Après 20 ans d’activité dans le quartier de La Plaine Saint-Denis, la Compagnie Jolie môme se voit privée de son outil de travail : le théâtre La belle étoile.

Une longe histoire de militantisme culturel

La Compagnie jolie môme est une troupe théâtrale unique en son genre.

Créée en 1983, elle a construit et fait vivre le théâtre La belle étoile, ancienne salle des fêtes dans le cœur de Saint-Denis, depuis 2004. Leur activisme culturel et politique transpire, touchant différentes formes artistiques : accompagnements musicaux des travailleurs en grève, fanfares dans les manifestations, ateliers de musique et de théâtre, représentations de leur répertoire (Bertolt Brecht, Dario Fo, Jacques Prévert, etc.). Autant d’évènements pour les habitants et les habitantes de La Plaine Saint-Denis qui permettent des moments de rencontre, de partage et de réflexion autour de notre société.

De plus, ils organisent tous les ans, au mois de juillet, leur festival la belle rouge, dans le petit village d’Auvergne Saint-Amant-Roche-Savin, qui réunit des centaines de spectateurs.

Un espace citoyen

C’est au 14 rue Saint-Just, dans le cœur du quartier de La Plaine Saint-Denis, que se trouve le théâtre La belle étoile. À l’entrée, le drapeau rouge est levé et accompagne nos yeux vers un emblématique tréteau en bois. Au-dessus est inscrit : Une seule patrie, l’humanité.

On y respire une atmosphère chargée d’énergies : la lutte, le partage et la convivialité. Mais aujourd’hui tout a changé. Après 20 ans de travail et de luttes, le drapeau rouge se baisse à La belle étoile à cause d’une décision controversée de la nouvelle municipalité socialiste, installée depuis 2020.

Mairie socialiste et Compagnie jolie môme : une coexistence compliquée

Les rapports entre la Compagnie et cette municipalité ont toujours été conflictuels.

La politique d’expulsion de locaux municipaux des associations socialement engagées avait déjà commencé avec l’expulsion de l’association MaMaMaa, fondée en 2020 par des bénévoles de l’APHP et de la Croix Rouge avec l’objectif d’aider les mères en situation de précarité sévère.

Pour la compagnie, la politique de favorisation de la compétitivité et la commercialisation de la culture mise en place par la mairie entre en collision avec leur vision de la solidarité et de la culture. Ils dénoncent la volonté municipale de faire de Saint-Denis une belle vitrine pour le monde entier lors des JO 2024, sans une vision pérenne pour les habitantes et les habitants.

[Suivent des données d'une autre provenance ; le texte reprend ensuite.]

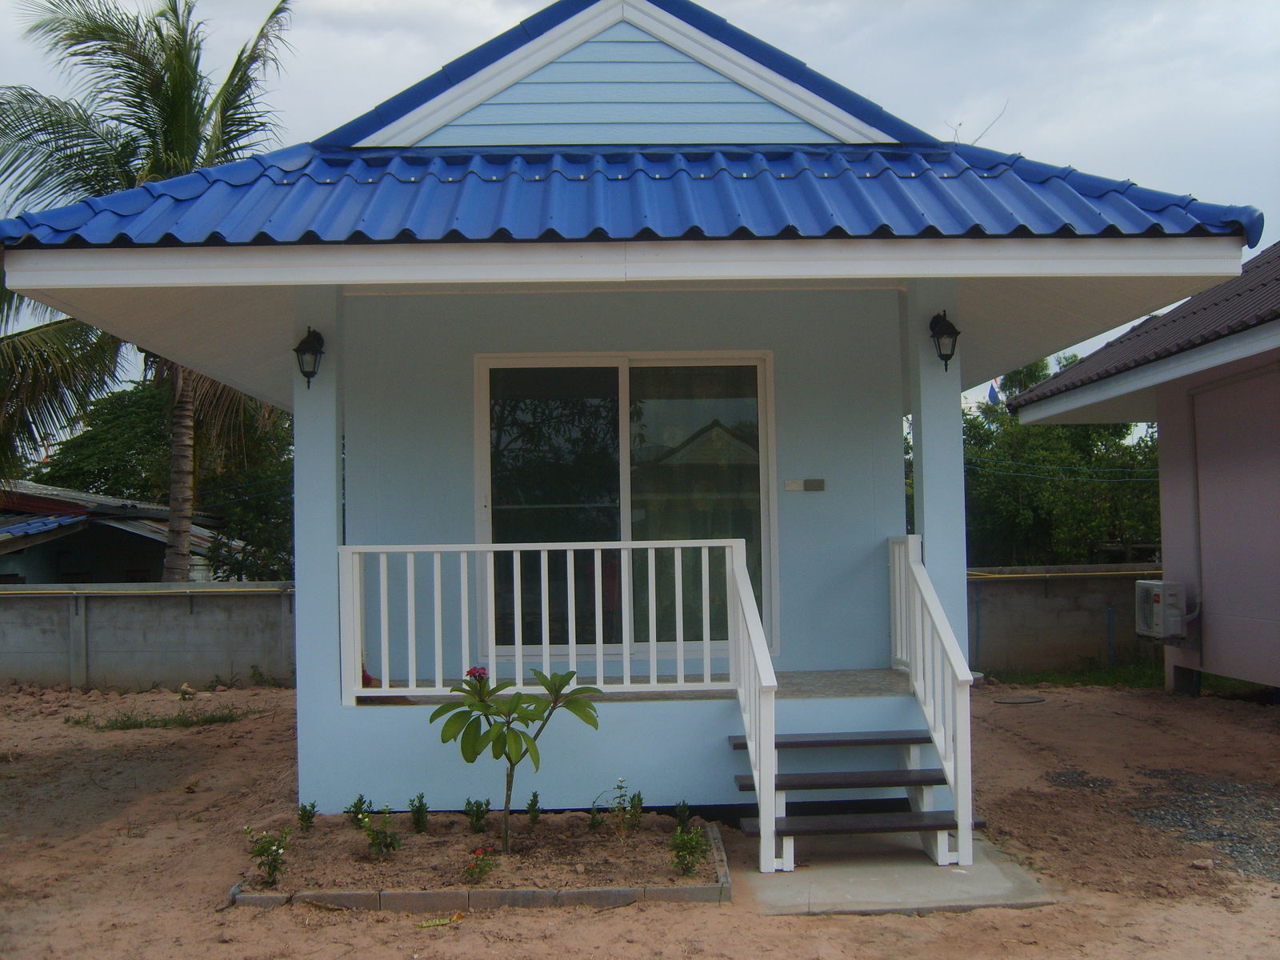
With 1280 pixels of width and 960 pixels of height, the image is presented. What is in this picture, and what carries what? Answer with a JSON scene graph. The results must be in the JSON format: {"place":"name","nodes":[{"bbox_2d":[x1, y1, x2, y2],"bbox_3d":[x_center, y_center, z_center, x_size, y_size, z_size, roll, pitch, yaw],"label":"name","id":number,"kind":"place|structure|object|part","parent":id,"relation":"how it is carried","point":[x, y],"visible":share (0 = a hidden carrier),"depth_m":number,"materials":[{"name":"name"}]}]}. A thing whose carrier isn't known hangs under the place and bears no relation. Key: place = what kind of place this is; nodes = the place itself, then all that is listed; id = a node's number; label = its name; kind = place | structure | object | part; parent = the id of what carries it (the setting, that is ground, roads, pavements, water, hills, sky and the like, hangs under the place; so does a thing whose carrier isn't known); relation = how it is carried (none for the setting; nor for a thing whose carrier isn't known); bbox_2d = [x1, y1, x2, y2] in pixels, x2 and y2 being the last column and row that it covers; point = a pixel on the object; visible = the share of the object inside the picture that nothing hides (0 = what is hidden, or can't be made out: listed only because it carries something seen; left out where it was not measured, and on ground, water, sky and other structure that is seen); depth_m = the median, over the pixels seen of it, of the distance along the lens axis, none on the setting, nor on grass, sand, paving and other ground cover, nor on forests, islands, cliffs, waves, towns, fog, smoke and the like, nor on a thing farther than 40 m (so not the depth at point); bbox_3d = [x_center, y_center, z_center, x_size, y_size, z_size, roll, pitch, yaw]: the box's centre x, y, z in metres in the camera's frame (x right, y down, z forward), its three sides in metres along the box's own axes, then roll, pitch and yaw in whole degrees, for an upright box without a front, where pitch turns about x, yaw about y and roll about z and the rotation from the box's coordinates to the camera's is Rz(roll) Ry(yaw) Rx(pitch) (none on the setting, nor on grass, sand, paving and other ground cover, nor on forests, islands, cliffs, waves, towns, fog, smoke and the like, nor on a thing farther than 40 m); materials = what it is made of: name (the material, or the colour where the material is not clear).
{"place":"outdoors","nodes":[
{"label":"outdoors","id":0,"kind":"place"},
{"bbox_2d":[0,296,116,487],"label":"palm tree","id":1,"kind":"object","parent":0,"point":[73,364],"visible":0.71,"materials":[{"name":"plant"}]},
{"bbox_2d":[0,480,235,583],"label":"neighboring house","id":2,"kind":"structure","parent":0,"point":[62,571],"depth_m":22.07,"materials":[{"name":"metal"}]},
{"bbox_2d":[0,580,293,690],"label":"concrete wall","id":3,"kind":"structure","parent":0,"point":[194,649],"depth_m":14.00,"materials":[{"name":"grey concrete"}]},
{"bbox_2d":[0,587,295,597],"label":"yellow pipe","id":4,"kind":"object","parent":3,"relation":"attached to","point":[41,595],"visible":0.88,"depth_m":13.57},
{"bbox_2d":[0,0,295,582],"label":"palm tree","id":5,"kind":"object","parent":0,"point":[134,76],"visible":0.77,"depth_m":14.81,"materials":[{"name":"plant"}]},
{"label":"palm trunk","id":6,"kind":"part","parent":5,"relation":"part of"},
{"bbox_2d":[43,378,291,582],"bbox_3d":[-8.937,0.660,25.638,6.511,5.884,6.307,-1,-2,-1],"label":"tree","id":7,"kind":"object","parent":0,"point":[138,421],"visible":0.43,"depth_m":24.30,"materials":[{"name":"green plant"}]},
{"bbox_2d":[2,2,1258,826],"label":"house","id":8,"kind":"structure","parent":0,"point":[931,302],"depth_m":7.22,"materials":[{"name":"blue paint"}]},
{"bbox_2d":[292,328,324,386],"bbox_3d":[-1.756,-0.635,6.719,0.167,0.338,0.204,-1,-2,-1],"label":"wall lantern","id":9,"kind":"object","parent":8,"relation":"attached to","point":[316,340],"visible":0.98,"depth_m":6.68,"materials":[{"name":"black metal"}]},
{"bbox_2d":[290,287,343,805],"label":"pillar","id":10,"kind":"structure","parent":8,"relation":"attached to","point":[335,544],"depth_m":6.74,"materials":[{"name":"blue paint"}]},
{"bbox_2d":[476,352,775,661],"bbox_3d":[-0.102,0.169,7.869,1.970,1.965,0.152,-1,-2,-1],"label":"sliding glass door","id":11,"kind":"structure","parent":8,"relation":"in","point":[626,493],"depth_m":7.85,"materials":[{"name":"glass"}]},
{"bbox_2d":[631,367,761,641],"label":"curtain","id":12,"kind":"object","parent":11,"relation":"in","point":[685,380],"visible":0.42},
{"label":"glass pane","id":13,"kind":"part","parent":11,"relation":"part of","materials":[{"name":"glass"}]},
{"bbox_2d":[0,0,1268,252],"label":"tiled roof","id":14,"kind":"structure","parent":8,"relation":"on","point":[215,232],"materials":[{"name":"blue"}]},
{"bbox_2d":[367,667,910,704],"label":"porch floor","id":15,"kind":"structure","parent":8,"relation":"attached to","point":[663,694],"materials":[{"name":"grey concrete"}]},
{"bbox_2d":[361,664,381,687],"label":"broom","id":16,"kind":"object","parent":15,"relation":"on","point":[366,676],"visible":0.28,"depth_m":7.45,"materials":[{"name":"red plant"}]},
{"bbox_2d":[341,540,732,703],"bbox_3d":[-0.550,0.707,6.716,2.179,0.859,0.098,-1,-2,-1],"label":"porch railing","id":17,"kind":"object","parent":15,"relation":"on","point":[385,550],"visible":0.85,"depth_m":6.70,"materials":[{"name":"white wood"}]},
{"bbox_2d":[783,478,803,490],"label":"plate","id":18,"kind":"object","parent":8,"relation":"attached to","point":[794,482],"visible":0.97,"depth_m":7.96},
{"bbox_2d":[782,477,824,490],"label":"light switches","id":19,"kind":"object","parent":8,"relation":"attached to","point":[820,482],"visible":0.96,"depth_m":7.88,"materials":[{"name":"grey metal"}]},
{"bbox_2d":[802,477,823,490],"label":"wall plate","id":20,"kind":"object","parent":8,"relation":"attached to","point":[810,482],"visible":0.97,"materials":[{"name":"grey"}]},
{"bbox_2d":[905,278,968,678],"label":"porch column","id":21,"kind":"structure","parent":8,"relation":"attached to","point":[958,407],"depth_m":6.84,"materials":[{"name":"blue paint"}]},
{"bbox_2d":[928,309,960,371],"bbox_3d":[1.623,-0.728,6.748,0.170,0.344,0.206,-1,-2,-1],"label":"wall lantern","id":22,"kind":"object","parent":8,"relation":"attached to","point":[942,356],"visible":0.98,"depth_m":6.71,"materials":[{"name":"black metal"}]},
{"bbox_2d":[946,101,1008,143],"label":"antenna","id":23,"kind":"object","parent":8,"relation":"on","point":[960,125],"visible":0.48,"depth_m":9.26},
{"bbox_2d":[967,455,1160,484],"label":"overhead wire","id":24,"kind":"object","parent":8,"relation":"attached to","point":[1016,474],"visible":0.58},
{"bbox_2d":[0,0,1279,403],"label":"sky","id":25,"kind":"structure","parent":0,"point":[433,6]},
{"bbox_2d":[0,676,1279,959],"label":"sandy ground","id":26,"kind":"structure","parent":0,"point":[531,921],"materials":[{"name":"brown"}]},
{"bbox_2d":[64,704,247,730],"bbox_3d":[-4.115,2.042,10.822,1.650,0.123,0.926,-1,-2,-1],"label":"grass patch","id":27,"kind":"object","parent":26,"relation":"on","point":[184,724],"visible":0.78,"depth_m":10.81,"materials":[{"name":"green plant"}]},
{"bbox_2d":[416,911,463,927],"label":"fallen leaf","id":28,"kind":"object","parent":26,"relation":"on","point":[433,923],"visible":0.89,"depth_m":5.13,"materials":[{"name":"yellow"}]},
{"bbox_2d":[232,809,736,910],"bbox_3d":[-0.677,1.789,5.985,2.424,0.120,1.577,-1,-2,-1],"label":"garden bed","id":29,"kind":"object","parent":26,"relation":"on","point":[701,891],"visible":0.75,"depth_m":5.75,"materials":[{"name":"brown soil"}]},
{"bbox_2d":[241,824,291,888],"bbox_3d":[-1.636,1.654,5.554,0.247,0.295,0.242,-1,-2,-1],"label":"flowering plant","id":30,"kind":"object","parent":29,"relation":"in","point":[274,870],"visible":0.97,"depth_m":5.55,"materials":[{"name":"green plant"}]},
{"bbox_2d":[296,800,318,831],"bbox_3d":[-1.705,1.726,6.466,0.128,0.186,0.135,-1,-2,-1],"label":"shrub","id":31,"kind":"object","parent":29,"relation":"in","point":[308,816],"visible":0.96,"depth_m":6.46,"materials":[{"name":"green plant"}]},
{"bbox_2d":[344,795,372,828],"bbox_3d":[-1.441,1.712,6.487,0.165,0.203,0.171,-1,-2,-1],"label":"shrub","id":32,"kind":"object","parent":29,"relation":"in","point":[362,802],"visible":0.91,"depth_m":6.48,"materials":[{"name":"green plant"}]},
{"bbox_2d":[361,808,401,858],"bbox_3d":[-1.207,1.659,5.912,0.215,0.255,0.218,-1,-2,-1],"label":"shrub","id":33,"kind":"object","parent":29,"relation":"in","point":[378,834],"visible":0.98,"depth_m":5.90,"materials":[{"name":"green plant"}]},
{"bbox_2d":[407,793,430,832],"bbox_3d":[-1.102,1.667,6.316,0.136,0.217,0.149,-1,-2,-1],"label":"shrub","id":34,"kind":"object","parent":29,"relation":"in","point":[420,797],"visible":0.96,"depth_m":6.31,"materials":[{"name":"green plant"}]},
{"bbox_2d":[464,797,490,833],"bbox_3d":[-0.809,1.674,6.291,0.148,0.204,0.160,-1,-2,-1],"label":"shrub","id":35,"kind":"object","parent":29,"relation":"in","point":[478,818],"visible":0.97,"depth_m":6.29,"materials":[{"name":"green plant"}]},
{"bbox_2d":[461,846,498,885],"bbox_3d":[-0.703,1.688,5.534,0.173,0.167,0.185,-1,-2,-1],"label":"flowering plant","id":36,"kind":"object","parent":29,"relation":"in","point":[483,870],"visible":0.96,"depth_m":5.52,"materials":[{"name":"green plant"}]},
{"bbox_2d":[430,662,602,853],"bbox_3d":[-0.580,1.307,5.911,0.816,0.901,0.768,-1,-2,18],"label":"small tree","id":37,"kind":"object","parent":29,"relation":"in","point":[486,706],"visible":0.99,"depth_m":5.86,"materials":[{"name":"green plant"}]},
{"bbox_2d":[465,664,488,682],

La mairie socialiste rejette ces accusations et affirme que “L’ouverture du théâtre et la programmation de nombreux spectacles, c’est un élément clef de notre cahier des charges sur lequel la compagnie Jolie Môme n’a pas souhaité se positionner.”

Avant le renouvellement de l’appel à projet pour la gestion du lieu, la mairie avait proposé un changement dans les conditions, les obligeant désormais à payer les charges s’élevant à 40 000€ par an.

Enfin, la mairie décide de désigner un nouveau gestionnaire. La compagnie a plié bagage le 1ᵉʳ janvier dernier.

Souhaitant terminer sa saison culturelle, elle avait ouvert une pétition qui a atteint les 9 000 signatures. Le tout conclu par une « Manifestation artistique, intellectuelle et politique », Hypernova : un weekend de spectacles, débats, conférences et musique ayant compté plus de 1300 spectateurs en trois jours.

La colère liée à cet évènement se mélange à la prise de conscience que la logique capitaliste n’épargne aucun secteur et aucun travailleur. La Compagnie jolie môme représente une dizaine d’intermittents du spectacle vivant, privés de leur outil de travail et jetés dans la mer des intermittents précarisés (plus de 300 000 en 2022) qui font leur course au cachet en cherchant des bons plans pour s’en sortir.